実は彼女には「危機を察知する」鋭い第六感が備わっており、物を盗むのは持ち主を危険から遠ざけるためでした。アニメではレギュラー化してましたが、原作では家の下敷きになって死亡。
『白いライオン』(患者:ライオン)
「珍しい白いライオン」として動物園で人気を得ていましたが、体調不良に。獣医にもさじを投げられた挙げ句ブラック・ジャックの所に来たわけです。

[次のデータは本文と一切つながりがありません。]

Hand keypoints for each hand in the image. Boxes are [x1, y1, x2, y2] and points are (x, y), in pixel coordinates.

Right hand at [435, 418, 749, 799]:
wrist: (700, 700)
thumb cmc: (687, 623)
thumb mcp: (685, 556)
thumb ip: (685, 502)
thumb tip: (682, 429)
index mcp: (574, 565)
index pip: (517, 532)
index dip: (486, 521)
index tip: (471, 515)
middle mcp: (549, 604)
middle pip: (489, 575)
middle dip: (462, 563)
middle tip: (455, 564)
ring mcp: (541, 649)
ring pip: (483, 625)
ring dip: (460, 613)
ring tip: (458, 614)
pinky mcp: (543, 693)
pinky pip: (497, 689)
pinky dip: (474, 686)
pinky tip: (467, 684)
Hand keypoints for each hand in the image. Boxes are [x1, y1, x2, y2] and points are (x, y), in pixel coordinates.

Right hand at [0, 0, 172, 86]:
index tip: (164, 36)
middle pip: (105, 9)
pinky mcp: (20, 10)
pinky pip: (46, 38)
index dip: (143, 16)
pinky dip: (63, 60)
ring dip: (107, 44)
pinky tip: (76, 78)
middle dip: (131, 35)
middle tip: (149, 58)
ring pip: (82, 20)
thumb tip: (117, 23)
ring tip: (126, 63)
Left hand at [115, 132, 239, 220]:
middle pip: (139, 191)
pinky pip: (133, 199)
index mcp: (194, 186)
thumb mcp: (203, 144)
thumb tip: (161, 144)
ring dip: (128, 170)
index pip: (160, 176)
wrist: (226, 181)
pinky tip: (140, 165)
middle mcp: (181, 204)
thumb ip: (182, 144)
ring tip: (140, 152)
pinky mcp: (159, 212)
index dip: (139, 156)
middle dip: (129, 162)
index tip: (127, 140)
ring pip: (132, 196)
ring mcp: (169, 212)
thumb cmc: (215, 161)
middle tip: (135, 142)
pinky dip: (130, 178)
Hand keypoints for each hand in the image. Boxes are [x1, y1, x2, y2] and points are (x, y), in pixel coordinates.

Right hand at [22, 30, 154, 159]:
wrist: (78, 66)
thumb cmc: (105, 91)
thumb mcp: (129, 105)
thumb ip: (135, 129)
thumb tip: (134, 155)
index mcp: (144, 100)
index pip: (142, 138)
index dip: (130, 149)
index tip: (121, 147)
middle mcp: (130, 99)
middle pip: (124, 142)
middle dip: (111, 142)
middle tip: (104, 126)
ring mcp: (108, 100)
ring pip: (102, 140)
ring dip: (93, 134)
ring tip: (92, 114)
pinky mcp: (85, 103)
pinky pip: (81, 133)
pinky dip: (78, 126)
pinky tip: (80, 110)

「メラニン色素の欠乏(アニメでは脳腫瘍が原因)により白い体になっている。物珍しさから見世物にされてストレスもたまったせいで弱っている。人間から遠ざければいい」ということでメラニン注入。「普通になったんじゃ意味ねーだろ!」と祖国に送り返されました。ブラック・ジャックの下には抗議の手紙が殺到。その中に一枚だけ感謝と激励の手紙が。「ルナルナが白くなくなった」ことを知るピノコからのもの、というのは明白でした。
『真珠の詩』(患者:シャチ)
漁場付近に現れるシャチです。怪我を負っていたところをブラック・ジャックにより治療。謝礼のつもりか真珠を渡す義理堅い奴です。怪我をするたびブラック・ジャックに治してもらう、真珠を渡すという関係性が出来上がり、ブラック・ジャックの方も「トリトン」と名前を付けたりしてました。しかしそこは腐ってもシャチ。魚を獲るべく漁場を荒らすことも多々あったため、ブラック・ジャックも彼を治すわけにはいかなくなりました。

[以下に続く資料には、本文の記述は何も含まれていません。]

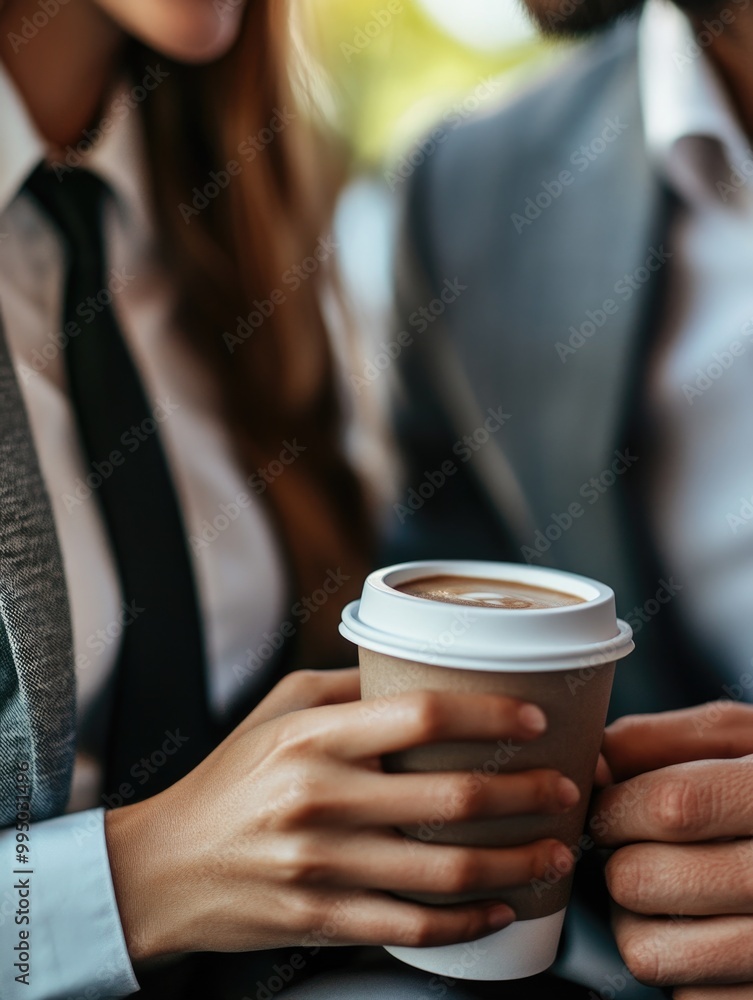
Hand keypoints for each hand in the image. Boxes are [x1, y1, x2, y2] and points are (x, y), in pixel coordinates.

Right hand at [106, 668, 578, 960]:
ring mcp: (322, 867)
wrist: (163, 868)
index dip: (490, 716)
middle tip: (565, 789)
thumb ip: (347, 690)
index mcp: (313, 738)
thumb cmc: (229, 780)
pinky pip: (413, 927)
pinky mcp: (321, 921)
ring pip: (444, 872)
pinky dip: (468, 923)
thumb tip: (422, 674)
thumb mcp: (277, 712)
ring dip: (516, 864)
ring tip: (553, 852)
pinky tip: (501, 910)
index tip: (533, 719)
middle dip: (527, 795)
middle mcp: (321, 799)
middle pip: (450, 798)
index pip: (421, 715)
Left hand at [592, 702, 752, 992]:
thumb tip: (591, 773)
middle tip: (636, 847)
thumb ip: (651, 741)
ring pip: (649, 952)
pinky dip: (677, 967)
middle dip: (618, 859)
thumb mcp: (734, 737)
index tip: (611, 805)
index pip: (671, 807)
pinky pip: (684, 998)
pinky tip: (703, 929)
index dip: (618, 806)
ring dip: (633, 919)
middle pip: (644, 880)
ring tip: (662, 889)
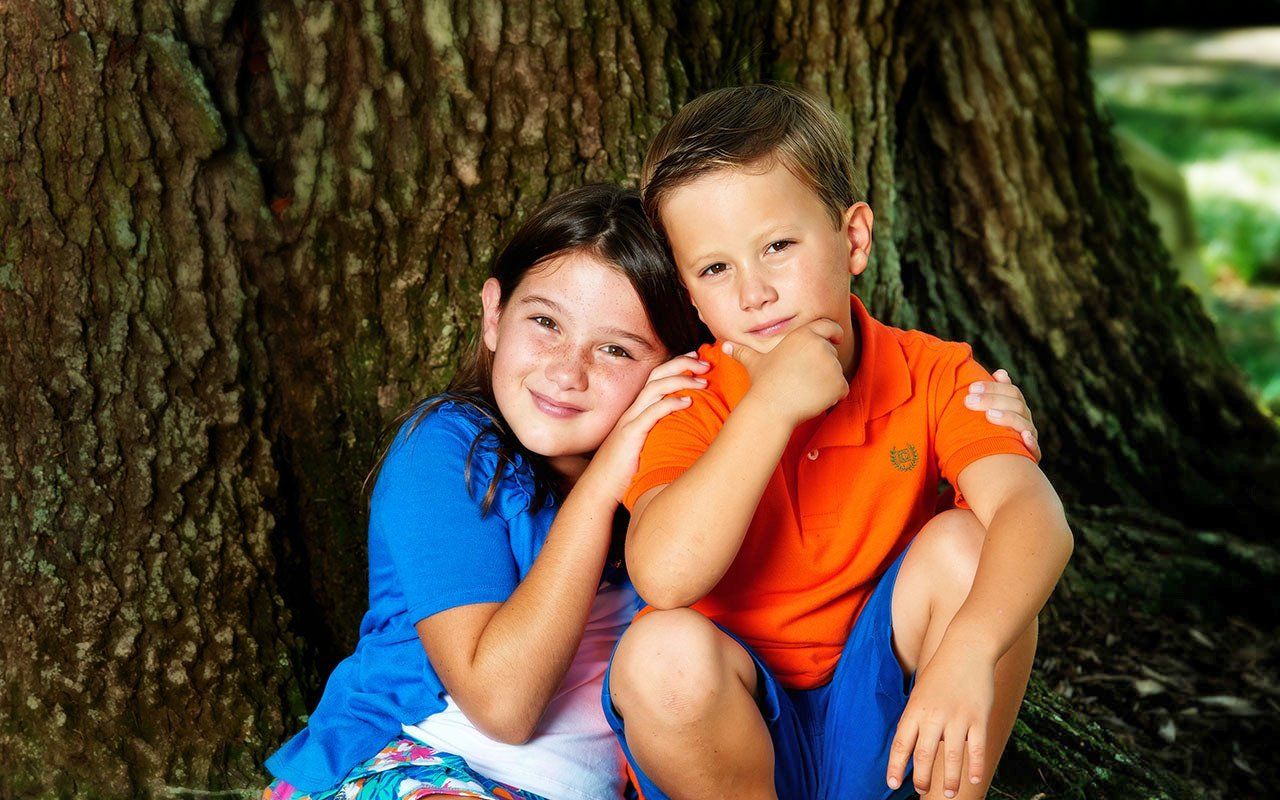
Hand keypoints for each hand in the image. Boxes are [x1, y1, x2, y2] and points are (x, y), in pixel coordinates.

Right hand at [587, 353, 710, 503]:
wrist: (599, 487)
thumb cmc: (624, 470)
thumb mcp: (645, 445)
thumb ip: (660, 432)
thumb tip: (687, 429)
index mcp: (636, 410)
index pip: (656, 377)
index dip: (676, 365)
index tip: (697, 360)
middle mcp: (632, 410)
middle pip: (656, 375)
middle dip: (682, 364)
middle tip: (706, 363)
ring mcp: (630, 421)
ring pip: (654, 389)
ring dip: (681, 380)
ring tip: (703, 380)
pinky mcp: (630, 435)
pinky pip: (651, 414)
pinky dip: (670, 404)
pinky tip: (688, 402)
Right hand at [722, 319, 846, 425]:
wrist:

傷を負った体で真珠を持ってくるトリトンを説得しても効果なし。最後に見た時、トリトンは傷だらけのまま真珠に囲まれて浮かんでいました…。アニメじゃ生きてましたけど(ついでに言えば、漁場を荒らしていたのも他のシャチだった模様)。
『U-18は知っていた』(患者:コンピュータ)
ここに来てブラック・ジャック先生、「機械を治す」羽目にもなりました。「直す」んじゃなくて「治す」んです。つまり修理ではなく治療。設備の整った病院で、医者はU-18という機械のみ。無痛で手術をしてくれるし、治療も健康管理も全て行き届いている。そんな中U-18が故障状態に。U-18は修理技師ではなくブラック・ジャックを呼ぶように要求。
理由は、患者たちから「何でも治せる医者」だと聞いたから。自身を医者と主張するU-18に呼ばれて修理、じゃなく治療することに。コードを血管と見立てれば、まあできないことはない、ということなのか一応は成功。しかし、U-18は「自分にはもう医者の役目はできない」として引退宣言。ブラック・ジャックとは互いに「いい医者」という認識を持って別れるのでした。
『未知への挑戦』(患者:宇宙人)
地球外生命体も手術しました。生き物だからU-18よりは近い、かなあ。患者は女性宇宙人であり、リーダーの妻。ただ彼ら(イウレガ星人とのこと)は発達した科学力を持ち、文化も違うためか手術という物を知らなかった模様。手術し始めるや、「何をするんだ!」。いや、気持ちは分かります。怪我をしている奥さんをさらに斬られたら動揺するのは分かります。幸いにも地球人とほぼ似た身体構造(微妙な違いはありますが)であること、未知の臓器があったもののそれが胎内の赤ん坊であると気づいたこともあって、手術は成功。